Document layout analysis data
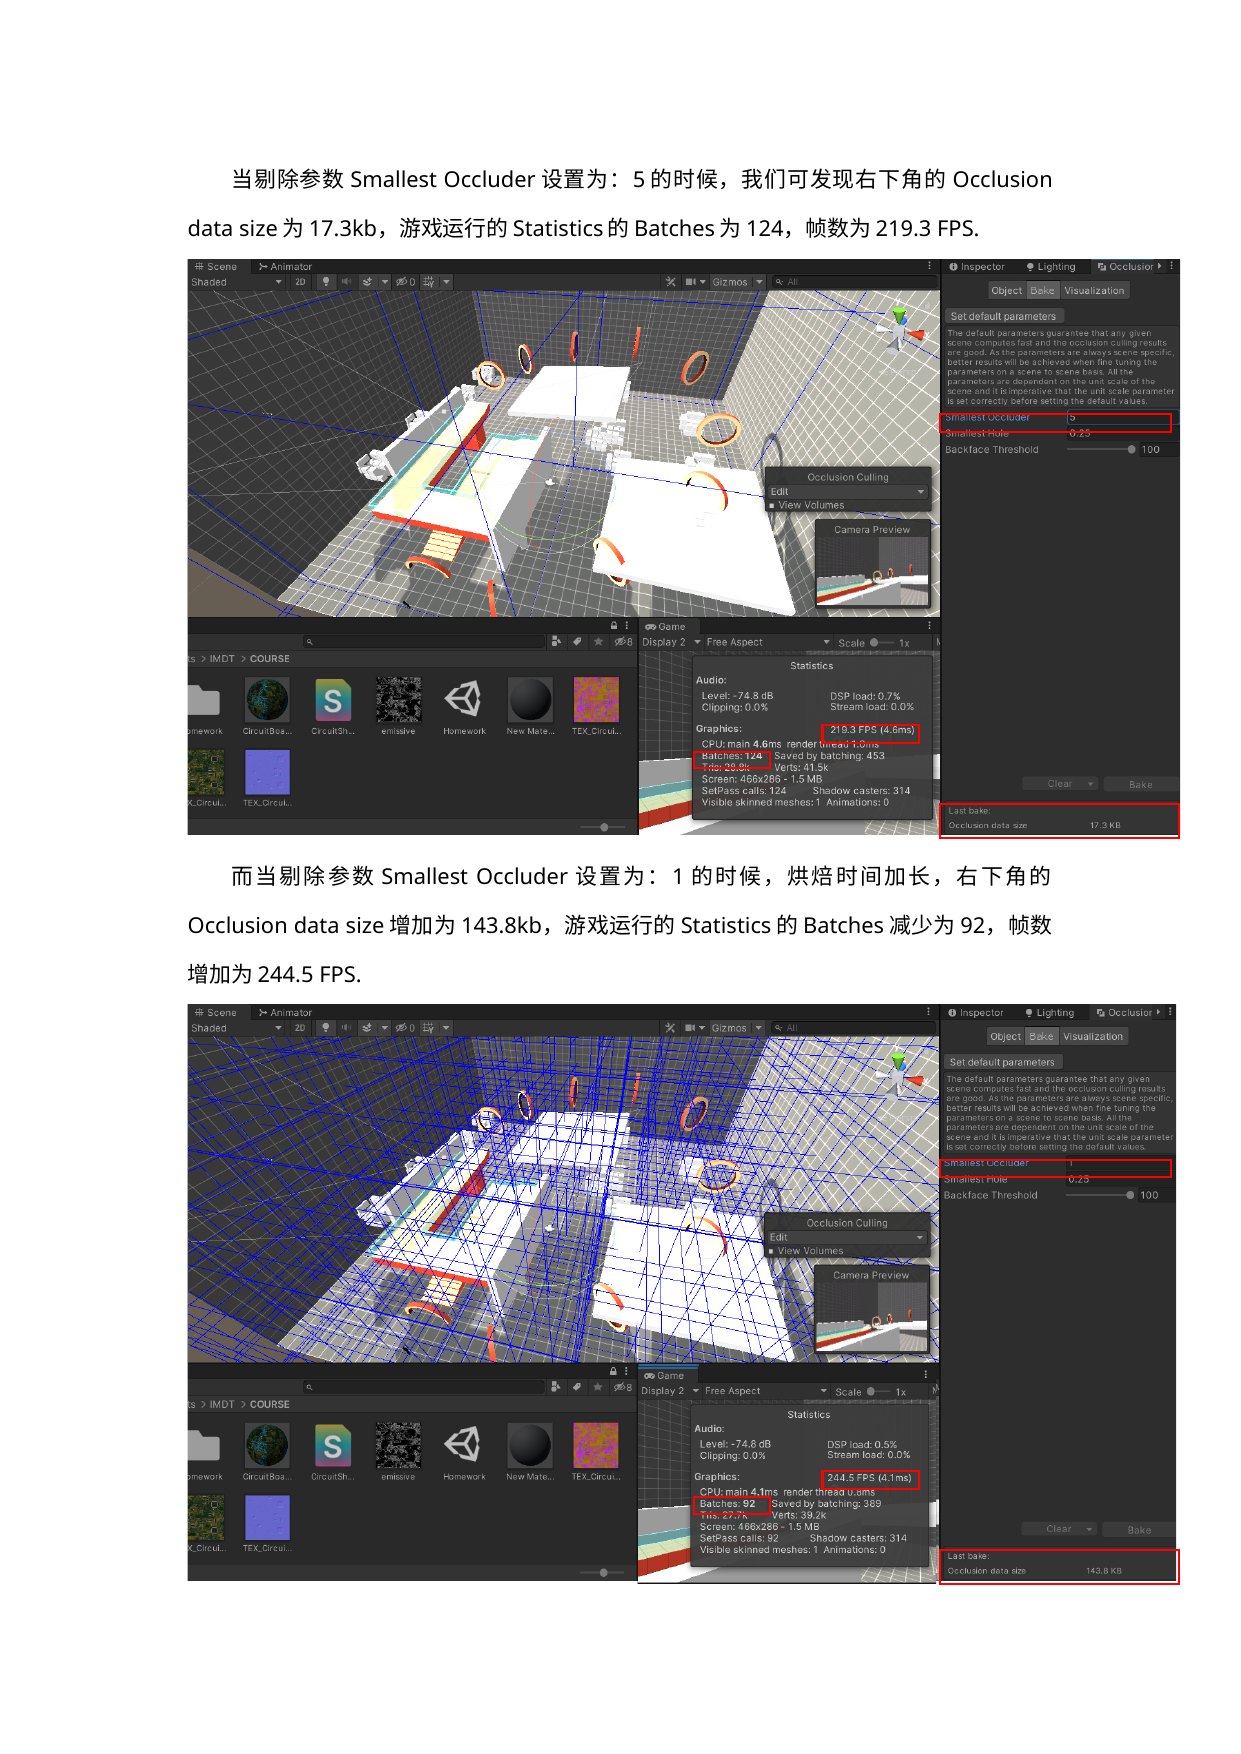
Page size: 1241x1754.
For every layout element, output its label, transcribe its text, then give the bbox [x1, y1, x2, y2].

picture [187, 259, 1180, 835]
picture [941, 1551, 1177, 1581]
picture [941, 805, 1178, 835]
picture [187, 1004, 1177, 1584]
text 而当剔除参数Smallest Occluder设置为：1的时候，烘焙时间加长，右下角的Occlusion data size增加为143.8kb，游戏运行的Statistics的Batches减少为92，帧数增加为244.5 FPS. [187, 859, 1053, 989]
text 当剔除参数Smallest Occluder设置为：5的时候，我们可发现右下角的Occlusion data size为17.3kb，游戏运行的Statistics的Batches为124，帧数为219.3 FPS. [187, 162, 1053, 243]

▶ _Work item_: Could you repeat every record exactly as written, with the pictures left out?

▶ _Solution to the exercise_:
Page size: 1241x1754.
For every layout element, output its label, transcribe its text, then give the bbox [x1, y1, x2, y2].

picture [187, 259, 1180, 835]
picture [941, 1551, 1177, 1581]
picture [941, 805, 1178, 835]
picture [187, 1004, 1177, 1584]
text 而当剔除参数Smallest Occluder设置为：1的时候，烘焙时间加长，右下角的Occlusion data size增加为143.8kb，游戏运行的Statistics的Batches减少为92，帧数增加为244.5 FPS. [187, 859, 1053, 989]
text 当剔除参数Smallest Occluder设置为：5的时候，我们可发现右下角的Occlusion data size为17.3kb，游戏运行的Statistics的Batches为124，帧数为219.3 FPS. [187, 162, 1053, 243]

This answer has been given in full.